LAHORE - Under the IMF programme, Pakistan’s tax to GDP has improved to 12.4pc from 9.8pc in FY2013. However, to raise non-trivial amount of revenues at the time of rising Current Account Deficit and external debt obligations, the government is considering a general amnesty on undeclared foreign assets, similar to the Indonesian scheme.
The timing of the scheme also suits the initiative as hiding untaxed assets abroad is getting difficult as many countries, including most tax havens, have started adopting principles of transparency and will soon start sharing information under various conventions. Plus, there is always a risk of information leakage (like in the case of Panama and Bahamas).
According to experts, though the exact amount of undeclared foreign assets owned by Pakistanis is uncertain, different guesstimates suggest $100-200 billion in Swiss banks alone. Here, it cannot be ruled out assets in other havens while looking at the recent information leaks and the fact that Pakistani’s are one of the largest property buyers in Dubai, with total buying of $7.5 billion during January 2013 to June 2016.
In the recent tax amnesty by Indonesia, $321 billion (34 percent of GDP) have been declared, higher than the government estimation of total $303 billion undeclared assets. Similarly, $10.5 billion have been repatriated while the estimated tax revenue collection is $13.5 billion, cumulating to 2.6 percent of GDP and 15 percent of country public external debt.
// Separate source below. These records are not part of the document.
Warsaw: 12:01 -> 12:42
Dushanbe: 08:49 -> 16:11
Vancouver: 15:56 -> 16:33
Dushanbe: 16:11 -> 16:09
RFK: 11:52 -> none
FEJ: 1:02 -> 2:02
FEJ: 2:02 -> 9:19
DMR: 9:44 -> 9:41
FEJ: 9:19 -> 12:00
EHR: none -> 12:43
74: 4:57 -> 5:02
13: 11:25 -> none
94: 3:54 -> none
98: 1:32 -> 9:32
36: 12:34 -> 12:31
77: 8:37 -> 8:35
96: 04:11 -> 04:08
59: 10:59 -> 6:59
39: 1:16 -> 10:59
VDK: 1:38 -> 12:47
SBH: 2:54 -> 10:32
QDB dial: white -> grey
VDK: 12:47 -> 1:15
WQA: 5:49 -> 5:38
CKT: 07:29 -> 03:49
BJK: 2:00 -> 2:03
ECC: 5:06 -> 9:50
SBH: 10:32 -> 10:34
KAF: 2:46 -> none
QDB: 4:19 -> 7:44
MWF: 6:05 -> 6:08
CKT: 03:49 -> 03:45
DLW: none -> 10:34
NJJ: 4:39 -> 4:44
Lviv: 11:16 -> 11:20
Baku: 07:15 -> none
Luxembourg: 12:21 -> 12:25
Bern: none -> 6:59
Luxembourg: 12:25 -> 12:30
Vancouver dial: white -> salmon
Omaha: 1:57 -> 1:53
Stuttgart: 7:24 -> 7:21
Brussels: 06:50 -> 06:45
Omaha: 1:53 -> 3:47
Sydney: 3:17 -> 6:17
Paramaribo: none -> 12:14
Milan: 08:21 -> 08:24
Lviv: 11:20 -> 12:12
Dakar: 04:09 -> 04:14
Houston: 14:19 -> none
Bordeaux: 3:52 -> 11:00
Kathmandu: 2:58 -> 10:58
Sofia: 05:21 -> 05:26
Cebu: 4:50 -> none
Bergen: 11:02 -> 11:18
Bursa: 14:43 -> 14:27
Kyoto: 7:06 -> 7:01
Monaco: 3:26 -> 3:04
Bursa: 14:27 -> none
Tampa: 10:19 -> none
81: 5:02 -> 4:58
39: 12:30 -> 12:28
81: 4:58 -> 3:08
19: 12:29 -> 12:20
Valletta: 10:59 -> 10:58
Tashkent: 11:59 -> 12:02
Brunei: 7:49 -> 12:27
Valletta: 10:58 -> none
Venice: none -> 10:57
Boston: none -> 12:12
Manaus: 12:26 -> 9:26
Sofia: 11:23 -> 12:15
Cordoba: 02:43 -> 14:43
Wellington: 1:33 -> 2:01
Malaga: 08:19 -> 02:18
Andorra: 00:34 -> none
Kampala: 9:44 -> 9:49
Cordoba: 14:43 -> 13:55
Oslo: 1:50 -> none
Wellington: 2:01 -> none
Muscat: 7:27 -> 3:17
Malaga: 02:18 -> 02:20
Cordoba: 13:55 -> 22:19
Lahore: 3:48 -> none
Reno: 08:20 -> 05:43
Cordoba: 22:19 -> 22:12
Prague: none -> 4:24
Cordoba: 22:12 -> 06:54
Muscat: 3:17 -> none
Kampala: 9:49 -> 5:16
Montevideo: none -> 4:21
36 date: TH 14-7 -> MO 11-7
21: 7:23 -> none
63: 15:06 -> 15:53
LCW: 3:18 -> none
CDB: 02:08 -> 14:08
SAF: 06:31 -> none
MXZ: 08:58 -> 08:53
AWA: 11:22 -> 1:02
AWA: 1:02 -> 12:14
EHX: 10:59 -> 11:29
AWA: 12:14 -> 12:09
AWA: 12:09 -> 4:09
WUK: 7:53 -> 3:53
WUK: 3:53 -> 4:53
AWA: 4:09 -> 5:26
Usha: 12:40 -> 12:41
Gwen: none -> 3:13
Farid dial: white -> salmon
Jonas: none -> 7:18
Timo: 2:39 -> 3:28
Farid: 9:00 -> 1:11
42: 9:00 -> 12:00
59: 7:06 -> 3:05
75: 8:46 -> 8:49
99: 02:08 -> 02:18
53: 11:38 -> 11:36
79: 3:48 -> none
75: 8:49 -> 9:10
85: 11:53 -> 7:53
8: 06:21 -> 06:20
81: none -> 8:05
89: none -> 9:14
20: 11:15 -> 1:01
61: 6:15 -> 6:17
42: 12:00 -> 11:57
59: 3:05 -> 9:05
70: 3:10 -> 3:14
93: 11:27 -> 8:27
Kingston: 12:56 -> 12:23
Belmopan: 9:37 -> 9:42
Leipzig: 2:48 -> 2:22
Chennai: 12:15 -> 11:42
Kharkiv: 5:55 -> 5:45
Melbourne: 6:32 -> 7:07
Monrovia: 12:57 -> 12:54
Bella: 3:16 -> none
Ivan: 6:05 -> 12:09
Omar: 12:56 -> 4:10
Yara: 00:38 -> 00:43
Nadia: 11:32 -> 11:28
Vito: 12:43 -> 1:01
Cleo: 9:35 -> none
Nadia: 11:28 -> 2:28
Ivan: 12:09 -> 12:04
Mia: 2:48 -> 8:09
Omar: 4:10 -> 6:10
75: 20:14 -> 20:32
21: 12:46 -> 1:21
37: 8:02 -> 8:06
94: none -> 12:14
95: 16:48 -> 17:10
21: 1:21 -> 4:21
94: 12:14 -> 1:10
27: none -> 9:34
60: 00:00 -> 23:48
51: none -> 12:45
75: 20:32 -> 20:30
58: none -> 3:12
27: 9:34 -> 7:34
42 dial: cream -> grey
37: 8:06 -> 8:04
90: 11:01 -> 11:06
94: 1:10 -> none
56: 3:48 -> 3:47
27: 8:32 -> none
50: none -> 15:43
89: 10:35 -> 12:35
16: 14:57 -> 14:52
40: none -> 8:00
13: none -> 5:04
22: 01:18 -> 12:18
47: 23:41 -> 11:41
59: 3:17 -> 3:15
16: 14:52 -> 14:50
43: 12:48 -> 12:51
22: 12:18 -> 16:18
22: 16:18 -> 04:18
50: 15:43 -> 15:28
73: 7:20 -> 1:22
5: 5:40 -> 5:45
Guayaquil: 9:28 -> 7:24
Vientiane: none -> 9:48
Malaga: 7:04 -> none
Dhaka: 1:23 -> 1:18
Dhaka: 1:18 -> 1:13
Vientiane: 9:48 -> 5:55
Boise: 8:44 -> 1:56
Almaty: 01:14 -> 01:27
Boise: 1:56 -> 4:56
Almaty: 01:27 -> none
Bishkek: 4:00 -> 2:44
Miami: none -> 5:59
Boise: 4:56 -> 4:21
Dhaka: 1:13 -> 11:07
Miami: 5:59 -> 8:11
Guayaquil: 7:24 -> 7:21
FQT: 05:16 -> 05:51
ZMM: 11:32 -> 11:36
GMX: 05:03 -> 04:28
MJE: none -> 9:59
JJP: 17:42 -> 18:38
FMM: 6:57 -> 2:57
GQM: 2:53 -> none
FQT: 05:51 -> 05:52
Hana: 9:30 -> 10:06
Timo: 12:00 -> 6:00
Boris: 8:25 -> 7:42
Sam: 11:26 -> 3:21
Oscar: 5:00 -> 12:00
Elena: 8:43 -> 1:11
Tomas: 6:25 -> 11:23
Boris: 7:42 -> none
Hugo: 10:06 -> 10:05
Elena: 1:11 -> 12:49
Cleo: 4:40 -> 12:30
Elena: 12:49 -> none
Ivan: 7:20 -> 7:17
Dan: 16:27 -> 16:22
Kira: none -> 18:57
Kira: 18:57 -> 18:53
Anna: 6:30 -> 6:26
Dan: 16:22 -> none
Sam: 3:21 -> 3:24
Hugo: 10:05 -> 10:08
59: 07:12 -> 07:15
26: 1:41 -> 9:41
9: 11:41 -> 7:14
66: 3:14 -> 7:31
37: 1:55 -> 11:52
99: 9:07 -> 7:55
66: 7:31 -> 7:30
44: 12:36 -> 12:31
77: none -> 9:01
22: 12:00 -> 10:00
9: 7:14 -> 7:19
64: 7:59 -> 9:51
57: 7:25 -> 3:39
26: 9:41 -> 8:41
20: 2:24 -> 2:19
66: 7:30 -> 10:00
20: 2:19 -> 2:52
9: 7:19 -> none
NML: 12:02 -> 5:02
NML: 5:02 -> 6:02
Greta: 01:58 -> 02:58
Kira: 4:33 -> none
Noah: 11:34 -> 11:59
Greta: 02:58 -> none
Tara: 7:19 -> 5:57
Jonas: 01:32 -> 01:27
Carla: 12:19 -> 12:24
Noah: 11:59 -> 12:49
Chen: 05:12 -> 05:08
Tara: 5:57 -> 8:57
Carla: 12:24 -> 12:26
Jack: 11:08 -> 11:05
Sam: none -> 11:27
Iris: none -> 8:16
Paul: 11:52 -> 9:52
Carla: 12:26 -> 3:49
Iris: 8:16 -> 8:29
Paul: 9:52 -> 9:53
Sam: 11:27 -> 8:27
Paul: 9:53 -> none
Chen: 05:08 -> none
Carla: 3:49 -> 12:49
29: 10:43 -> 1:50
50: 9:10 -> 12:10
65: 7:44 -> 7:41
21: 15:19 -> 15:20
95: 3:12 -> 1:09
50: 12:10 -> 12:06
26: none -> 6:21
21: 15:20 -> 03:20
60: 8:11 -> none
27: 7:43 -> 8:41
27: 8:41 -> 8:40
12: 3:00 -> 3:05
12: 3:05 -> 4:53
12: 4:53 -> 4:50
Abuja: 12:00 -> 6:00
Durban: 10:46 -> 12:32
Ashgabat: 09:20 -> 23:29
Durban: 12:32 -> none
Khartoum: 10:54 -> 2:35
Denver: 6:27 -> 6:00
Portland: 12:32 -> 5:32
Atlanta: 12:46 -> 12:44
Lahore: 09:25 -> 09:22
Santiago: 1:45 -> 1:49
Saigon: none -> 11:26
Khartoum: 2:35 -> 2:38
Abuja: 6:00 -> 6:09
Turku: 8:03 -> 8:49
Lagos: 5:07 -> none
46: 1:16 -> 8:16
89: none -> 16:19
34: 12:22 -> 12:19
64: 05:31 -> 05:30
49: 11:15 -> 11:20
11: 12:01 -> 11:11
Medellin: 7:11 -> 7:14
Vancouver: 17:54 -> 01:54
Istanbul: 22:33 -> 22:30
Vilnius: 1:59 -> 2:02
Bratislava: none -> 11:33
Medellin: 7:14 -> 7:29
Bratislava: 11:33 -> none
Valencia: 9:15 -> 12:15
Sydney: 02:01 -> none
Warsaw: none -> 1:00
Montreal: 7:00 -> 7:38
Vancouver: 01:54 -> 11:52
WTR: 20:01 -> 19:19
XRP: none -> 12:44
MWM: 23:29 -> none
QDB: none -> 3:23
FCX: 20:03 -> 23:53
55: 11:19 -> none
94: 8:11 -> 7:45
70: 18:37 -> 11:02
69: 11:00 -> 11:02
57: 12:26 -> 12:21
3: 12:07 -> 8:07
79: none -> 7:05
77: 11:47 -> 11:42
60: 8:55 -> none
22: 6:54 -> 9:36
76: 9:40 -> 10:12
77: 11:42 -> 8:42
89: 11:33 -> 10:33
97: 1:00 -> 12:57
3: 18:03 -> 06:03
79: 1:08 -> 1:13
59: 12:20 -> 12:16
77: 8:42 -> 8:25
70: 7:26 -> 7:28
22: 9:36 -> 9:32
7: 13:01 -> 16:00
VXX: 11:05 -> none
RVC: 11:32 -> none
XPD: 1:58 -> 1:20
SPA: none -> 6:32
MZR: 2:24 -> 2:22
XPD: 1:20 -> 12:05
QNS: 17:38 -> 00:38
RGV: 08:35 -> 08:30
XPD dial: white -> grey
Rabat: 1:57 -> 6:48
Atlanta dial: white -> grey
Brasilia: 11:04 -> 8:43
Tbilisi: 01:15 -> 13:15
Without getting into the debate of moral hazards, experts believe the proposed amnesty could result in quick grab of revenues and forex inflows at the time of rising CA deficit and looming debt repayments. Taking cues from the Indonesia, the similar scheme could bring in $5-6 billion as one-time tax revenue and another $3 billion from repatriation, totaling to 3 percent of country GDP and 14 percent of public external debt.